La clave de su vida habría que encontrarla hermanada con el fervor espiritual y el desenlace amoroso. Águeda y Fuensanta adquieren presencia mística y luminosa en sus poemas. Ramón López Velarde se definía como el tigre que escribía ochos en el piso de la soledad. Y es cierto, en el silencio nocturno escribió sus mejores versos.
La Suave Patria no es un poema para que se recite mecánicamente en los actos oficiales, sino una plegaria de íntimos compases, como santo y seña con la que los mexicanos identificamos el limpio y viejo solar de los ancestros: «Diré con una épica sordina: la patria es impecable y diamantina”.
El 20 de junio de 1921, Ramón López Velarde fue sepultado en el panteón Francés de la Calzada de la Piedad, hoy Avenida Cuauhtémoc, de la ciudad de México, según atestigua la información noticiosa de la época. En la comitiva fúnebre destacaba la enorme figura moral de José Vasconcelos, quien despedía a uno de los más dignos representantes de la raza cósmica que ya se perfilaba en el tiempo.
Alfonso Cravioto (1884-1955) recordó al vate zacatecano con estas palabras: «Yo evoco esta poesía grandiosa y única al despedir a nuestro gran poeta para que ella quede aquí, sobre esta tumba, como un monumento perdurable y porque ella sólo justifica este homenaje de la Universidad Nacional de México que acaba de transformar trascendentalmente su lema poniendo «Por mi Raza hablará el Espíritu»; y la raza mexicana acaba de hablar gloriosamente en el espíritu alado de Ramón López Velarde, en una suprema afirmación de vida en una fuerte realización de belleza y en un fecundo grito de amor».
México ha vivido horas difíciles y asaz enrevesadas por décadas. Si no me falla la memoria, podría decir que desde el sexenio que inició en 1982. La educación y la cultura perdieron desde entonces el lugar que ocuparon en épocas anteriores con José Vasconcelos, Jaime Torres Bodet, Agustín Yáñez, Ezequiel Padilla, Justo Sierra, Fernando Solana, Félix F. Palavicini, Narciso Bassols, Ignacio García Téllez, José María Pino Suárez, Miguel González Avelar. Por ello es conveniente recordar, sobre todo en este mes de junio, a la Patria impecable y diamantina que fuera la ilusión del bardo zacatecano.

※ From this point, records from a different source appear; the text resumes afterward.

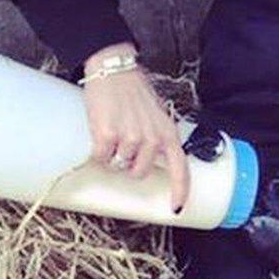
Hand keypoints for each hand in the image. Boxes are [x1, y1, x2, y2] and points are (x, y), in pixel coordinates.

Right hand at [82, 43, 190, 212]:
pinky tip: (100, 133)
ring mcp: (131, 138)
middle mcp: (153, 138)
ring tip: (112, 132)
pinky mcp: (108, 136)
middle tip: (123, 143)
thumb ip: (159, 138)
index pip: (180, 168)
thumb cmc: (135, 94)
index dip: (180, 191)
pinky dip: (97, 151)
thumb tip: (155, 163)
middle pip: (139, 172)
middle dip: (129, 164)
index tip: (176, 208)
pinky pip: (100, 158)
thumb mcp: (157, 116)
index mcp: (169, 133)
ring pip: (118, 166)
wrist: (115, 71)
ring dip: (112, 156)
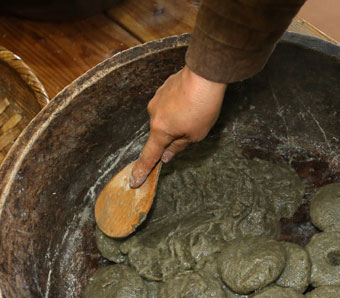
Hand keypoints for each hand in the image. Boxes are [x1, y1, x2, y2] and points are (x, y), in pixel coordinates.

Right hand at [130, 66, 226, 187]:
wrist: (204, 75)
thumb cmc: (202, 107)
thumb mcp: (195, 135)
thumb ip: (178, 146)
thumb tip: (166, 154)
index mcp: (160, 130)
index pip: (149, 155)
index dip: (142, 169)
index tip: (134, 180)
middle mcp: (153, 114)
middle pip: (161, 133)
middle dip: (174, 135)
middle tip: (193, 129)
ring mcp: (157, 99)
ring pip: (166, 117)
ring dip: (179, 118)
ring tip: (197, 112)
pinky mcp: (164, 88)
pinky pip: (170, 103)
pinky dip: (180, 106)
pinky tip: (192, 101)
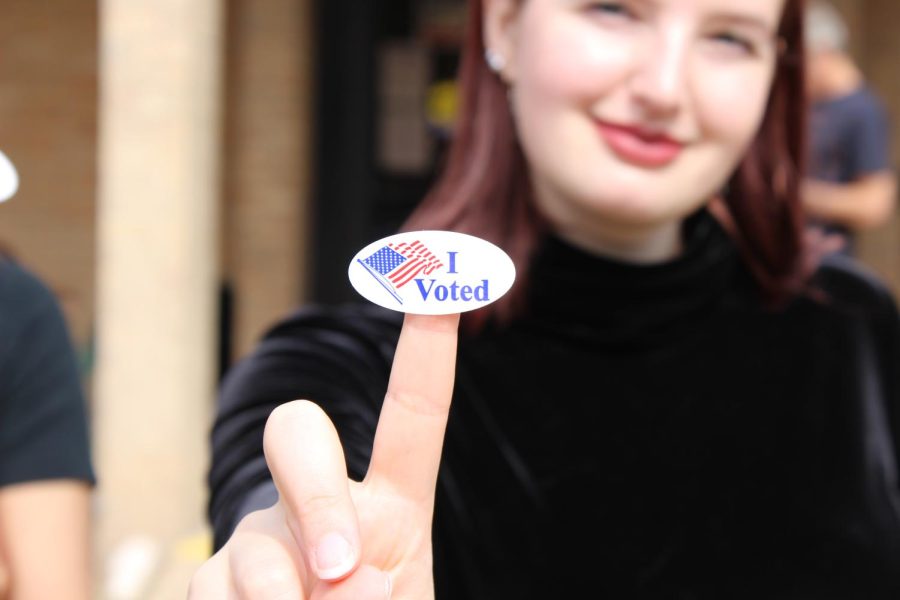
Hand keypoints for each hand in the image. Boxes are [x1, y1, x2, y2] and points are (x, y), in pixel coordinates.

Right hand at [189, 313, 459, 599]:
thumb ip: (382, 597)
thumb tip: (332, 577)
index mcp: (393, 504)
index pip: (413, 415)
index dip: (426, 348)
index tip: (439, 282)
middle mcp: (319, 499)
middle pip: (298, 433)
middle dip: (316, 495)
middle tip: (340, 564)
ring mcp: (261, 534)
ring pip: (256, 544)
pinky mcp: (211, 577)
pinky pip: (211, 590)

«No tengo nombre que sea bastante mío», frase de Montaigne que el poeta mexicano hizo suyo a lo largo de su vida de pensador místico, de escritor provinciano, nostálgico y exacto; el del lenguaje exasperado y litúrgico; el del gesto irónico, irrecuperable: el lenguaje del poeta de la Suave Patria.
Xavier Villaurrutia (1903-1950) describe bien esa escritura que admite en el texto religioso la materia con la que hará surgir sus propios fantasmas. «La religión cristiana con sus misterios y la iglesia católica con sus oficios sirve a Ramón López Velarde para alcanzar la expresión de sus íntimas y secretas intuiciones».

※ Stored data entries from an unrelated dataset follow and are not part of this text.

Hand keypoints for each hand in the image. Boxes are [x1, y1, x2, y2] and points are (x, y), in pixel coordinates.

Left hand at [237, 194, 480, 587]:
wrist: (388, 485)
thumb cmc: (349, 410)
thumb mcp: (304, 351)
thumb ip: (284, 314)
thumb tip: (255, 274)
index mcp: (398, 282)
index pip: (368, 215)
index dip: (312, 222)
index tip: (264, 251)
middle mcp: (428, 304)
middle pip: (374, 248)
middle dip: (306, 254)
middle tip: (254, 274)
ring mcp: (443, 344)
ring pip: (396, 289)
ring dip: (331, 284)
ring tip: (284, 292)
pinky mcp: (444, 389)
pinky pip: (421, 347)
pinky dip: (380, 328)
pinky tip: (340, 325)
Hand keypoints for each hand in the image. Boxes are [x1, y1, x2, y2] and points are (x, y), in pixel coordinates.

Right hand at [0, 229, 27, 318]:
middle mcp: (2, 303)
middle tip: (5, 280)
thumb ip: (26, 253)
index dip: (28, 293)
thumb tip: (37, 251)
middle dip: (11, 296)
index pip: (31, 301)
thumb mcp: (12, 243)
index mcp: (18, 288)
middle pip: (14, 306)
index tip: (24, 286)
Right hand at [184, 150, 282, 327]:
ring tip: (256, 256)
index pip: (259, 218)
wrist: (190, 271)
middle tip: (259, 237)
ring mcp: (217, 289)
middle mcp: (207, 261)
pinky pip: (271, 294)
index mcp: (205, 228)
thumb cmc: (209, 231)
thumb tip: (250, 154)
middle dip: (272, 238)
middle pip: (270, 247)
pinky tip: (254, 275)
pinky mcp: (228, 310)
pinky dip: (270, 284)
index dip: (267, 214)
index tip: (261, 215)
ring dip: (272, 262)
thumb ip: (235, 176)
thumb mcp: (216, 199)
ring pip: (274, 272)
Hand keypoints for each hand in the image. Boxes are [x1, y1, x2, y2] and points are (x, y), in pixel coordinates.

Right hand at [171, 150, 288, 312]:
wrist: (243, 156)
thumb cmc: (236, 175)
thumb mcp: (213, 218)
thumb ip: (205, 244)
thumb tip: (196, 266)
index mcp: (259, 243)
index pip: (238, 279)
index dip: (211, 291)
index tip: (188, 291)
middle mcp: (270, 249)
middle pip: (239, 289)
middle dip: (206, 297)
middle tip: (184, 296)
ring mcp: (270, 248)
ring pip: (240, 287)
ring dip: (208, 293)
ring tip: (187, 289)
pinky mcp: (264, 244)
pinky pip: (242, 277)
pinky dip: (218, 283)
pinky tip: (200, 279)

La descripción mágica que se vuelve canto y el canto silencio sólo se da en poemas como la Suave Patria, expresión purificada del barroco y el expresionismo español, en una alquimia apegada al íntimo sentimiento nacional de los mexicanos.

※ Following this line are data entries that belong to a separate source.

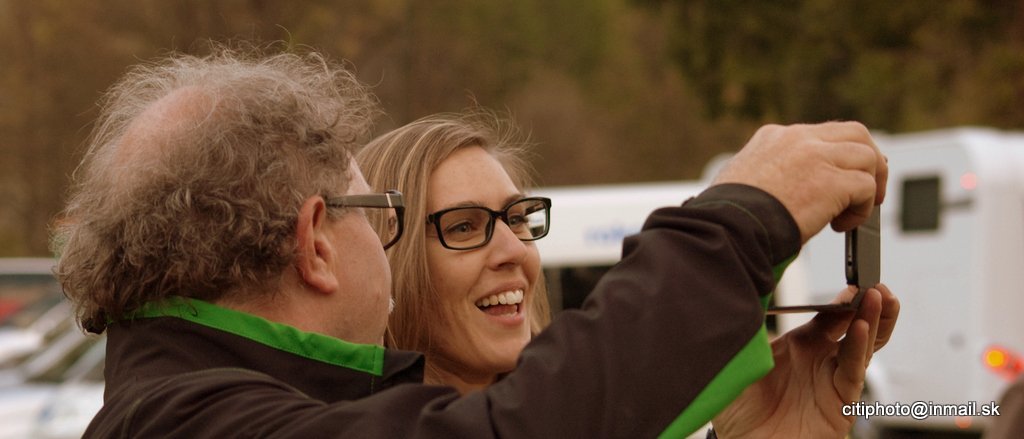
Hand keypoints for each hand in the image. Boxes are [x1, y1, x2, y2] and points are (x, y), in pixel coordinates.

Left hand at [711, 284, 899, 438]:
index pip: (829, 316)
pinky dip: (858, 348)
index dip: (842, 298)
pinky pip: (852, 371)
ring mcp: (832, 381)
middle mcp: (820, 361)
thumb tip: (749, 286)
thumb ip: (750, 324)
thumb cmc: (737, 406)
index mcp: (800, 346)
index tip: (852, 280)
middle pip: (856, 327)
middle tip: (877, 284)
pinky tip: (860, 328)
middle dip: (870, 304)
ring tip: (880, 297)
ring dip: (874, 320)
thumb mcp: (742, 357)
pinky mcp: (839, 404)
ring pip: (863, 346)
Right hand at [712, 122, 887, 242]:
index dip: (838, 156)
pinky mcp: (832, 180)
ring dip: (869, 186)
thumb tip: (785, 189)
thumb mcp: (742, 179)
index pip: (820, 134)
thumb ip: (767, 174)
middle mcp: (797, 139)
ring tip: (854, 212)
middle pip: (855, 133)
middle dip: (869, 160)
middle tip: (868, 188)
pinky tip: (842, 225)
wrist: (728, 227)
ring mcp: (816, 156)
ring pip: (867, 156)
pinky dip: (862, 208)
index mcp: (774, 137)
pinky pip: (866, 186)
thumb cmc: (728, 214)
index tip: (842, 176)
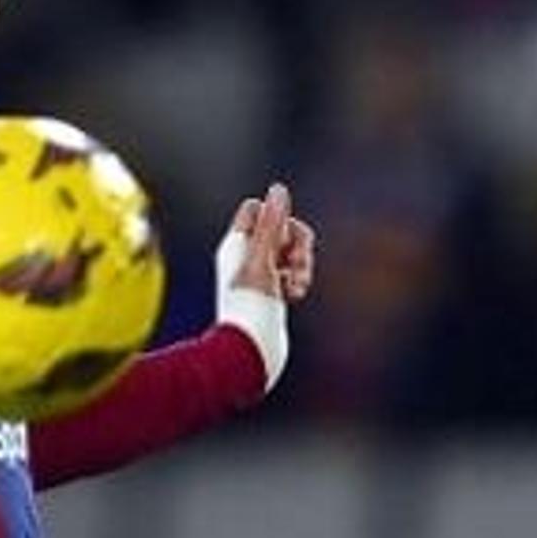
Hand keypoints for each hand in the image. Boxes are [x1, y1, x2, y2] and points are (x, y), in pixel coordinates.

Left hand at [218, 181, 315, 305]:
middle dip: (296, 245)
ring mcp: (260, 275)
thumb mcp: (262, 258)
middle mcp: (244, 256)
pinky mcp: (272, 292)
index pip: (257, 207)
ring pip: (291, 252)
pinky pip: (292, 274)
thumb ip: (271, 224)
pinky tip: (294, 297)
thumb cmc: (250, 304)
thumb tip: (279, 189)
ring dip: (301, 265)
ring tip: (296, 287)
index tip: (278, 238)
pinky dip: (298, 281)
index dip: (276, 217)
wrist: (250, 348)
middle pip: (281, 228)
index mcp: (235, 242)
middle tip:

La Suave Patria aparece -vuelvo con Octavio Paz- como una sucesión dinámica de colores, sobre perfumes y sensaciones, no como un fresco de pintura sino como un documental, en el sentido cinematográfico de imágenes poéticas.
Tono dramático el de la Suave Patria, como la música de Silvestre Revueltas o los murales de Orozco: trueno de temporal que enloquece a la mujer y sana al lunático/ mirada de mestiza que pone la inmensidad sobre los corazones/ cuaresma opaca, honda música de selva/ Patria impecable y diamantina.